Required work =>
Pick out each line of the records in which the word "router" appears.
Start of Dataset entries
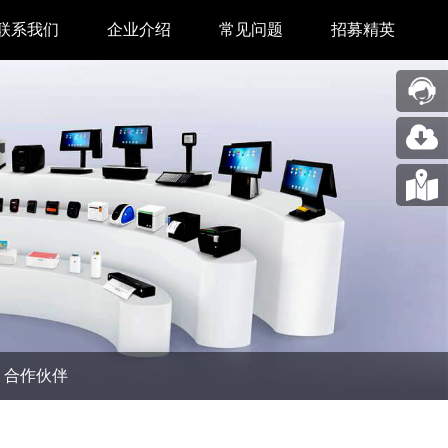
联系我们
企业介绍
常见问题
招募精英
售后中心
新闻中心
业务合作
关于我们
采购中心
图片展示
回收再利用服务
合作伙伴
问题反馈&建议
汉印人文
公司动态
合作伙伴
展会新闻
码机
市场资讯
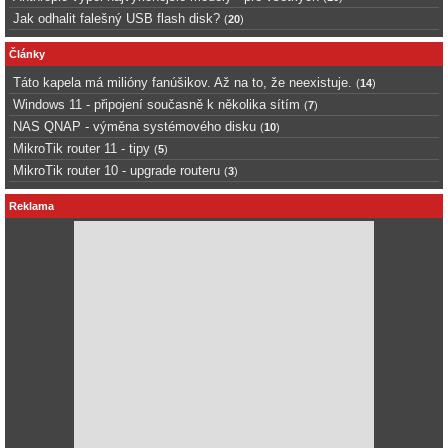
Jak odhalit falešný USB flash disk?
(
20
)
Články
Táto kapela má milióny fanúšikov. Až na to, že neexistuje.
(
14
)
Windows 11 - připojení současně k několika sítím
(
7
)
NAS QNAP - výměna systémového disku
(
10
)
MikroTik router 11 - tipy
(
5
)
MikroTik router 10 - upgrade routeru
(
3
)
Reklama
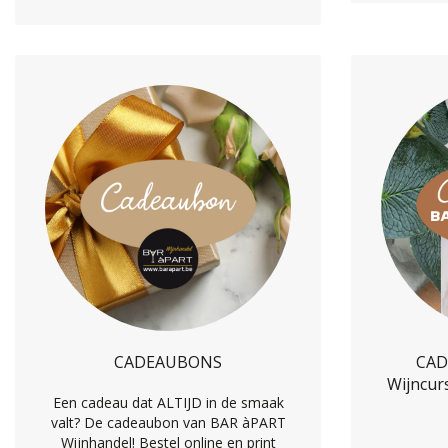
CADEAUBONS
CAD
Wijncur
Een cadeau dat ALTIJD in de smaak
valt? De cadeaubon van BAR àPART
Wijnhandel! Bestel online en print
End of Dataset entries
Task response =>
MikroTik router 11 - tipy
MikroTik router 10 - upgrade routeru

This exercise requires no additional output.